As equipes atuarão em diversas frentes, desde o apoio à gestão municipal até a assistência direta à população. Um foco especial será dado à saúde mental dos afetados e dos trabalhadores do SUS que estão na linha de frente. Além disso, os profissionais começarão a montar o Comando de Operações de Emergência em Saúde (COE-Saúde), que coordenará as ações de socorro na região.
Recursos Emergenciais e Reconhecimento de Calamidade
O Ministério da Saúde também orientou os gestores locais a requisitarem recursos emergenciais, kits de medicamentos e insumos estratégicos, conforme as Portarias GM/MS nº 874/2021 e GM/MS nº 7.874/2025. Essas medidas visam garantir a agilidade no repasse de recursos e fortalecer a resposta assistencial.

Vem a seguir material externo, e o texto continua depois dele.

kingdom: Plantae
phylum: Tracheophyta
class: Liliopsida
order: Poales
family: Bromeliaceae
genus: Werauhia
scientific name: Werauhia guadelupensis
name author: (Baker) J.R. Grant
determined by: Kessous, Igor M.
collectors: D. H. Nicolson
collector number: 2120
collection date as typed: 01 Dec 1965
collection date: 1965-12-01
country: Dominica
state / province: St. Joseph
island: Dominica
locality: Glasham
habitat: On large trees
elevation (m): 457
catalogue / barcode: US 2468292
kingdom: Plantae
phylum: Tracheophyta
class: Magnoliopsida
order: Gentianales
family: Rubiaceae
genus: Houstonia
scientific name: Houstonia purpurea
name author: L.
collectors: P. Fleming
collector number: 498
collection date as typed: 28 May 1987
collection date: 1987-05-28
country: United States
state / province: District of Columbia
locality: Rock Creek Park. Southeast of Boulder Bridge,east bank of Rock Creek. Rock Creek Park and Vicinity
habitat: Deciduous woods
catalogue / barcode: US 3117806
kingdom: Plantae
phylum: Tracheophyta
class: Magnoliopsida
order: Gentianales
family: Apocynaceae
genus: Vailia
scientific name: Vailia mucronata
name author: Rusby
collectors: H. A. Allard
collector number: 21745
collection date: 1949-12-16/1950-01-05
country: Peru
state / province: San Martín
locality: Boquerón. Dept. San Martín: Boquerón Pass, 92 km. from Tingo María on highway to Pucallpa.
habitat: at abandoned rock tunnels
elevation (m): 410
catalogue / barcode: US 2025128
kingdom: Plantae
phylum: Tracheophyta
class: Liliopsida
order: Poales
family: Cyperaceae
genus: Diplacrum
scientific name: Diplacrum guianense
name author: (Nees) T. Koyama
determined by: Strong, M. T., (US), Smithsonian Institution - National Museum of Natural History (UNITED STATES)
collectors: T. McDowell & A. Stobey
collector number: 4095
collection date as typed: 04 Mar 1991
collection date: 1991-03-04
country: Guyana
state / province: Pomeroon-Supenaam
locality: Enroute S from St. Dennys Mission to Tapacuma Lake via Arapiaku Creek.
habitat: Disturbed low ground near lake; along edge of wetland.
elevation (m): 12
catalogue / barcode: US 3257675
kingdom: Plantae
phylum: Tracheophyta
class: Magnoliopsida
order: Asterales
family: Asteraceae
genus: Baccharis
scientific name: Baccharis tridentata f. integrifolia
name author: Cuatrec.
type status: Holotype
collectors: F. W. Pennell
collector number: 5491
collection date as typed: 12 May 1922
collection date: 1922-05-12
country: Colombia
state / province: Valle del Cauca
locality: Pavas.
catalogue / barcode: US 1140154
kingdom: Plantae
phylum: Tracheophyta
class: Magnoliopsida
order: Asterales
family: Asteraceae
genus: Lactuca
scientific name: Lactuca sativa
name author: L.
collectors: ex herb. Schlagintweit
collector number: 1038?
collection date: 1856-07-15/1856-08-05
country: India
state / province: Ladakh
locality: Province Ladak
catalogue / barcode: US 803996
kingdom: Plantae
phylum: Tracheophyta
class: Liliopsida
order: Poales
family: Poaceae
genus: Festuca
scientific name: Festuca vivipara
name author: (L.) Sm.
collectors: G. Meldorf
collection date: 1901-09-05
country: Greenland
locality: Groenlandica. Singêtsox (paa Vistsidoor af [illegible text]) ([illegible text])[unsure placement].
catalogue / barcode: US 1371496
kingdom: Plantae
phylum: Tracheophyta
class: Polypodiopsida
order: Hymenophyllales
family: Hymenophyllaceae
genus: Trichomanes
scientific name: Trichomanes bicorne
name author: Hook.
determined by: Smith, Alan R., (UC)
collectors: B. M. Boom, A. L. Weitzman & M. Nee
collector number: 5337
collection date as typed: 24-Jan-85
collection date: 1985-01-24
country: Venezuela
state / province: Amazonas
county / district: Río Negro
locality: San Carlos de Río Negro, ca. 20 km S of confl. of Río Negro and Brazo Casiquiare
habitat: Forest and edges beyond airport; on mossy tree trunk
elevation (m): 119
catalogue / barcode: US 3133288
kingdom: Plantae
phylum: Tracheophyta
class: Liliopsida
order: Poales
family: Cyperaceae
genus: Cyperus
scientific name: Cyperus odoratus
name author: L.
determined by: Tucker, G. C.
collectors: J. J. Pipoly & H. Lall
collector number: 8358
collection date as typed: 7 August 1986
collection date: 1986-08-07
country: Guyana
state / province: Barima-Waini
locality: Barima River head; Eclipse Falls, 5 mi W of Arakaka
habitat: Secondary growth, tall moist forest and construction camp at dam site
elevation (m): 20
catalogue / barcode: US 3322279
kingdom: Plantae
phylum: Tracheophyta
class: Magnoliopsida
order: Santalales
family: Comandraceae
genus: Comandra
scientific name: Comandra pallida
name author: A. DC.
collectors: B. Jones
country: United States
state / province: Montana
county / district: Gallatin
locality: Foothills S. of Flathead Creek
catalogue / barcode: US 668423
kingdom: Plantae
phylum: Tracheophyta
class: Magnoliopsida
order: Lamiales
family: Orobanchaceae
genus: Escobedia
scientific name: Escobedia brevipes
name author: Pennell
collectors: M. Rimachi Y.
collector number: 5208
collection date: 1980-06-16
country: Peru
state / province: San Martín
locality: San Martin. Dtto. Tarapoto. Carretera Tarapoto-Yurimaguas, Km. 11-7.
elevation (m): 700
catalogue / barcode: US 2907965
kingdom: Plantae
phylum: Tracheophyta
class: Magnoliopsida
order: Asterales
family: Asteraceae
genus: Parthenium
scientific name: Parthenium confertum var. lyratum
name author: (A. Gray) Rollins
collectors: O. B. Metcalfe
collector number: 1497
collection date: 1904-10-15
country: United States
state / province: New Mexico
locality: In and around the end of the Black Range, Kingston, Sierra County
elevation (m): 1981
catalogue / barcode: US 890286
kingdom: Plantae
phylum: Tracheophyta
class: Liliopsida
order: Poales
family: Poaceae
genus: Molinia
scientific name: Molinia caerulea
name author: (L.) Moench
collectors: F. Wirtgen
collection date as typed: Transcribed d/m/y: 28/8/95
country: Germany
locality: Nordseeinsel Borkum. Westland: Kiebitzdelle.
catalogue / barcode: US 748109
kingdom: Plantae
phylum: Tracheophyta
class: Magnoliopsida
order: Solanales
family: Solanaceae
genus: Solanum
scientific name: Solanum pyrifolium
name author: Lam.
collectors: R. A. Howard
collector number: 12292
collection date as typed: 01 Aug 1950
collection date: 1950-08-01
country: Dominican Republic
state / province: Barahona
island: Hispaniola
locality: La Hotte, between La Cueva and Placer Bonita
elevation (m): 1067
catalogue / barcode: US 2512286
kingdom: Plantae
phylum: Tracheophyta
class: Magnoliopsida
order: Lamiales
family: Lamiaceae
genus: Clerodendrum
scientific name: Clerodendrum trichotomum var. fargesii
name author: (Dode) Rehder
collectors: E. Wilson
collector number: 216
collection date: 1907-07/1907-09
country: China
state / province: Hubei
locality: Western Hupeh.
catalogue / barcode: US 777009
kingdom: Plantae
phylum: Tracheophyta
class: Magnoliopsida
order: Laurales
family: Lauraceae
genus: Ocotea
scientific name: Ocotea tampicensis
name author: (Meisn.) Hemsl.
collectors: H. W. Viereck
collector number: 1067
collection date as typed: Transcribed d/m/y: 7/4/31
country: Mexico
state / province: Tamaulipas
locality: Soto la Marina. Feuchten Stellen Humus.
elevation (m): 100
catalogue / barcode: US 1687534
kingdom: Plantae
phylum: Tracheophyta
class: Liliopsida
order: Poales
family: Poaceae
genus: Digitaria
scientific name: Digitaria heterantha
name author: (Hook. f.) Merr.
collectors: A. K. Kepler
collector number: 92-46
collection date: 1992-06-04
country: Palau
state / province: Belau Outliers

O Governo Federal já reconheceu o estado de calamidade em Juiz de Fora, e a oficialização deverá ser publicada no Diário Oficial ainda hoje.
Até o momento, foram confirmados 23 óbitos em decorrência das chuvas, além de mais de 40 pessoas desaparecidas e cerca de 440 desabrigadas. A situação é crítica e exige uma resposta rápida e eficaz das autoridades competentes.
Impactos e Resposta nos Municípios
Em Juiz de Fora, as chuvas causaram alagamentos, deslizamentos de terra e interrupções em serviços essenciais. Mesmo diante da gravidade da situação, hospitais e unidades de emergência continuam operando. O Hospital de Pronto Socorro Dr. Mozart Teixeira, por exemplo, está concentrando parte dos atendimentos às vítimas. Diante dessa grave realidade, o município decretou estado de calamidade pública por 180 dias.
No município de Ubá, a situação é igualmente alarmante. A rede de saúde sofreu danos significativos, afetando a Farmácia de Minas, a farmácia municipal e uma policlínica/Unidade Básica de Saúde. O acesso viário está severamente restrito, com apenas uma rota liberada. Além disso, a interrupção no abastecimento de água levou à mobilização de ações emergenciais para fornecer hipoclorito à população, a fim de garantir a potabilidade da água, essencial em situações de emergência.